Blog by Sumana Harihareswara, Changeset founder
A surprisingly good food day. I ate surprisingly good…
Hi, reader. I wrote this in 2002 and it's now more than five years old. So it may be very out of date; the world, and I, have changed a lot since I wrote it! I'm keeping this up for historical archive purposes, but the me of today may 100% disagree with what I said then. I rarely edit posts after publishing them, but if I do, I usually leave a note in italics to mark the edit and the reason. If this post is particularly offensive or breaches someone's privacy, please contact me.
A surprisingly good food day. I ate surprisingly good pesto pasta salad at the Caffe-Strada-run Free Speech Movement Cafe on campus. It had pine nuts! And roasted tomato! And then I splurged on a gourmet Sun-Dried-Tomato-Pesto burger at Smart Alec's at Durant and Telegraph. Quite worth four bucks.
I found old copies of my resume and realized that no newer copies exist because I haven't formally applied for a job in two years.
Went to a worse-than-useless review session for the Linguistics final. I think the TA may have actually told us things that aren't true and focused on giving us facts to memorize, despite McWhorter's insistence that we should be thinking about concepts, not labels. Quote from the TA: "Well, I don't know that, and I'm about to get a Ph.D. in linguistics, so I don't think you have to know about it for the final."

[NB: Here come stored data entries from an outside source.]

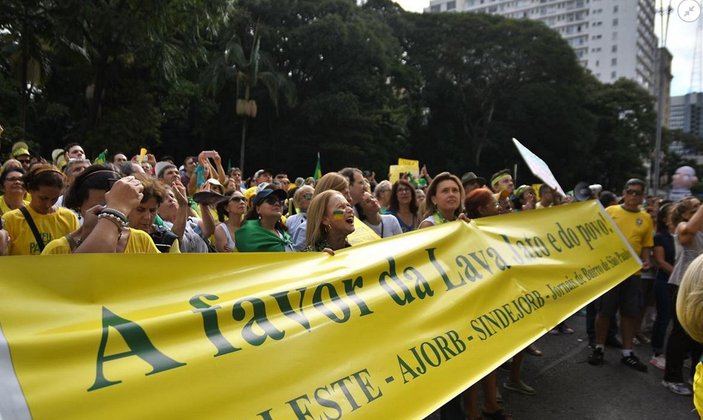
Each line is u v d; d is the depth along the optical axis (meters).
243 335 1.99
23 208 3.11
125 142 17.98
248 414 1.86
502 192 6.55
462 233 3.36
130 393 1.65
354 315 2.42
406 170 12.54
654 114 53.25
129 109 18.47
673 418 3.83
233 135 30.16
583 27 129.62
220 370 1.86
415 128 43.34
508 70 42.81
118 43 16.14
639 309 4.84
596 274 4.12
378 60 31.38
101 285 1.78
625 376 4.64
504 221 3.76
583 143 44.56
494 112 45.88
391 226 4.74
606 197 7.04
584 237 4.26
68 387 1.55
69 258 1.73
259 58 26.27
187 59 17.69
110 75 18.30
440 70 42.88
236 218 4.50
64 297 1.69
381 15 41.34
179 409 1.72
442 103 43.66
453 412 3.27
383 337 2.48
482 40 42.31
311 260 2.46
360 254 2.69
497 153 45.75
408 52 42.91
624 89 52.97
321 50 30.09
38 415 1.47
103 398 1.60
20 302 1.60
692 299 1.61
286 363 2.06
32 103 19.34
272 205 3.82
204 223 4.48
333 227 3.17
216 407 1.80
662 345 4.95
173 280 1.96
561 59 42.75
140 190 2.20
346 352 2.29
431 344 2.66
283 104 29.94
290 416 1.96
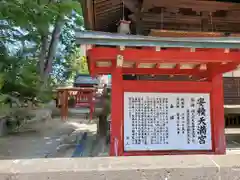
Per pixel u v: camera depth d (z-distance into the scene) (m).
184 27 5.64
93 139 7.66
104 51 4.25
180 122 4.79
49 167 1.46
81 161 1.57
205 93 4.89
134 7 5.25
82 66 25.62
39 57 14.01
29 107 11.40
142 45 3.87
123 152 4.58
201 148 4.76
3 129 8.78
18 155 5.87
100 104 13.09
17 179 1.38
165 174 1.47
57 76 22.59
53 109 14.30
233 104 9.70
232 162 1.56
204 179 1.48
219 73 4.94
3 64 9.57
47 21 6.55
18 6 5.90
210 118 4.86
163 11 5.54
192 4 5.36
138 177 1.45
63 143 7.24
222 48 4.10
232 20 5.75
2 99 8.52
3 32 11.09
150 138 4.70
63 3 6.75
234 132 8.80
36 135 8.58
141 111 4.72
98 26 5.77
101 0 4.48
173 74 5.98
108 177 1.43
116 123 4.63
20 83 9.95
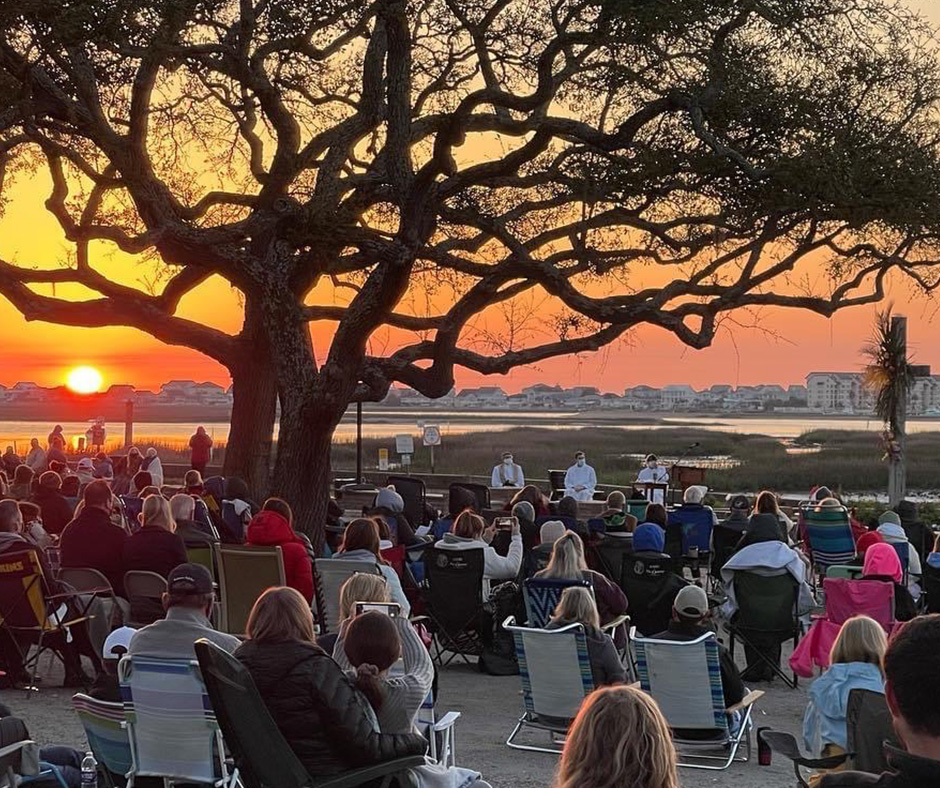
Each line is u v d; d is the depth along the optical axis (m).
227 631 10.93
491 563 12.16
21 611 10.16
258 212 17.55
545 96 15.74
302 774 5.11
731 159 15.78
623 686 3.23
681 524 17.30
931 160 16.30
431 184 16.38
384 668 5.64
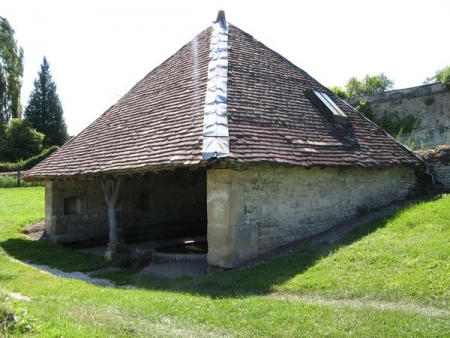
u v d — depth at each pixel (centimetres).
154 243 1199
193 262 946
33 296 658
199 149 762
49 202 1284
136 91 1339
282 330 456
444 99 2161
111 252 1035
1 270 882
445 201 971
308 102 1145
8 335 390
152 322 492
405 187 1226
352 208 1059
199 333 452
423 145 1627
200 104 920
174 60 1316
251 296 591
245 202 809
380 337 425
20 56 4997
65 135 5381
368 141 1154
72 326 439
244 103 931
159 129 955
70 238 1265
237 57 1109
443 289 534
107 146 1087
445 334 420
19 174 2875
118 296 636
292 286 623
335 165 925
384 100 2397
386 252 702
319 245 842
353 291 575
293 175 912
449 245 673
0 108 4803
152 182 1409
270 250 857
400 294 546
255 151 789
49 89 5275
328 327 455
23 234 1352
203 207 1540
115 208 1047
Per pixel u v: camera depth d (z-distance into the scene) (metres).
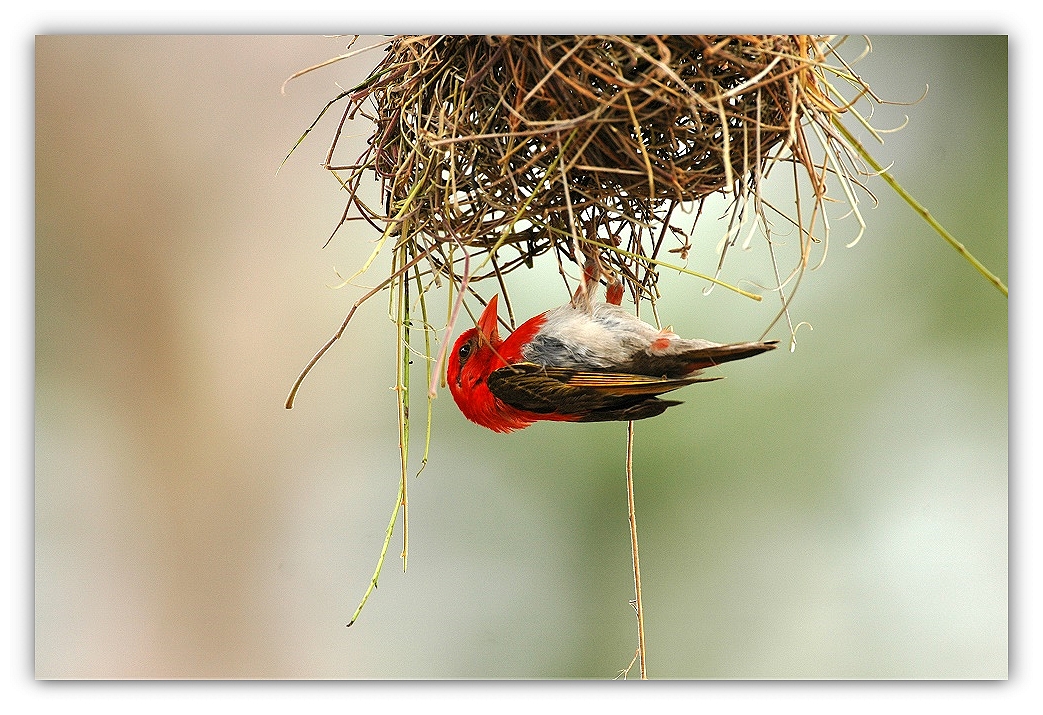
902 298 10.98
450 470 11.86
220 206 10.98
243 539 11.38
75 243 10.78
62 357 10.88
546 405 5.66
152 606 11.12
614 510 11.45
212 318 11.17
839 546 10.98
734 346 5.39
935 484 11.00
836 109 5.38
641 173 5.12
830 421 11.09
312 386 11.54
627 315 5.70
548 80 5.15
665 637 11.10
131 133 10.71
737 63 5.07
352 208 11.08
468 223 5.56
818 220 10.47
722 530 11.18
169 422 11.16
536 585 11.55
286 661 11.34
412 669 11.49
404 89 5.64
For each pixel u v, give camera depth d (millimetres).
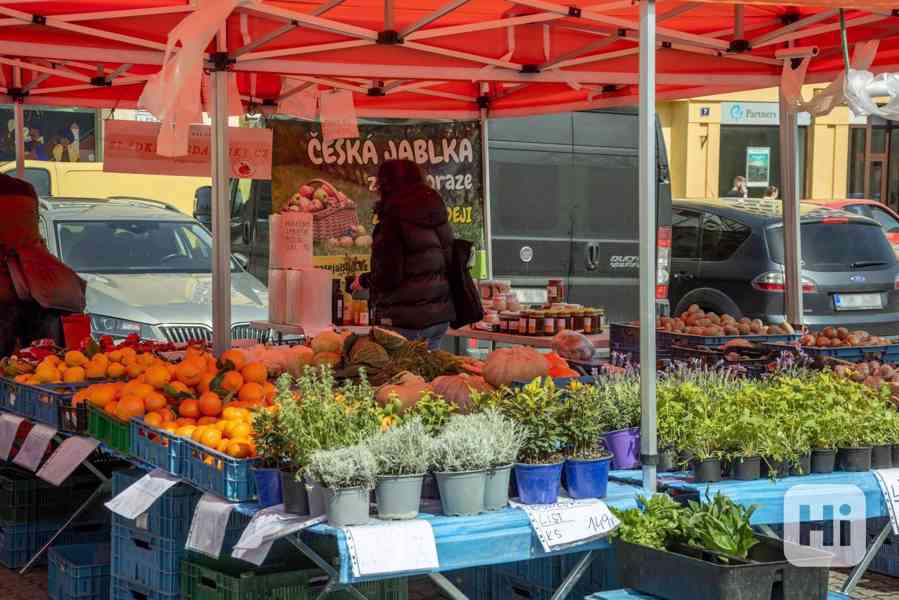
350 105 10047
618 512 4590
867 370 6852
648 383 4926
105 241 11578
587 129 12883
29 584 6625
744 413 5125
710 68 8602
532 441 4680
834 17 7941
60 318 8188
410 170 8375
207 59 7453
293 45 7719
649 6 4871
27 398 6496
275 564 5250
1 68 9914
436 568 4250
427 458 4406
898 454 5379
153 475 5254
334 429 4582
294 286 8953
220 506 4719
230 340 7469
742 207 14242
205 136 9180
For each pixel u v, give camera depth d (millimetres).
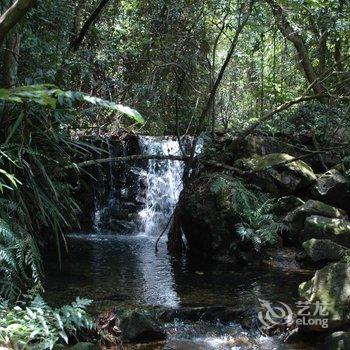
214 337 3250
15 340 2246
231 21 5621
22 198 3549
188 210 5461
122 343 3061
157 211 7191
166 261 5195
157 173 7395
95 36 6328
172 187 7176
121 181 7324
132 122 8273
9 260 2852
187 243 5645
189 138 7078
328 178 5750
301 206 5367
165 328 3328
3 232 2863
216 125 8898
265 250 5176
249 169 5684
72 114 4488
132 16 6859
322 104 6953
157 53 6594
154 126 8383
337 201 5730
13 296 2992
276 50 8633
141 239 6609
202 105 8023
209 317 3488
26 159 3631
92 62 6398
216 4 5520
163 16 6598
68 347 2783
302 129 6855
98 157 7000
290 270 4816
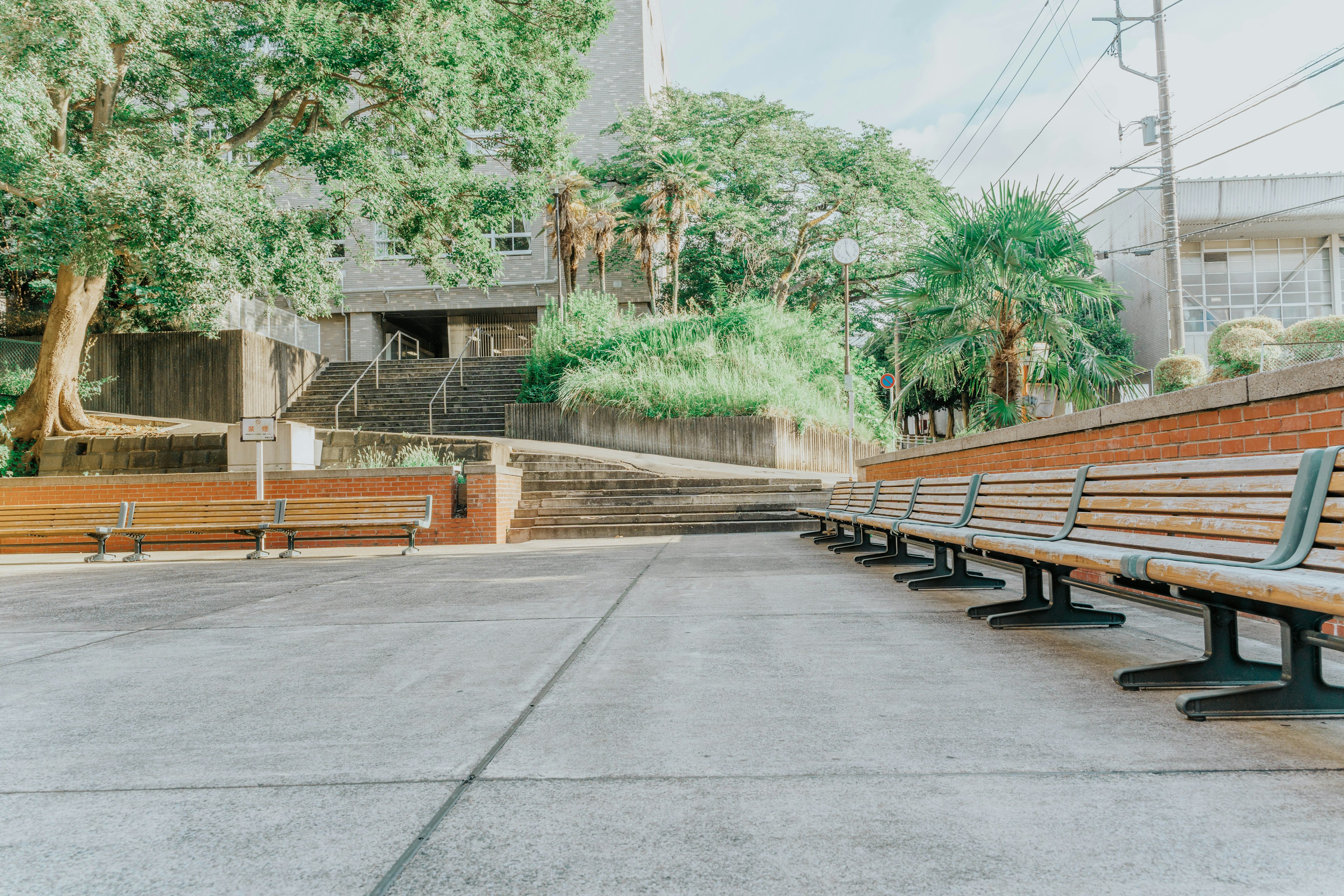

Jade and I ate a cheery dinner at Smart Alec's during which we worked a wee bit on the logic problem set and talked about Carol Gilligan's In a Different Voice, sleep patterns, bobos, humorous incidents in our lives, and music. Thanks to the constant ambience of 1980s music, Smart Alec's provides free nostalgia or something close to it along with the cheap vegetarian eats. Today the memory-unlocker was "Jump [For My Love]", which I heard while jumping rope in elementary school assemblies.
But I also talked with Jade about Leonard's music and tried to explain some of the themes in it that make me want to listen to certain songs again and again. Since he hasn't recorded them, that's rather difficult, so I just listen in my head. They convey an end-of-the-road resignation and a piercing analysis of how we got there. They strike at the heart of the incongruities that I keep at the margins of my life, and that, I am afraid, structure my life. And there's more but it's dangerous and hard to explain.
Seth cries out and I hope we hear him.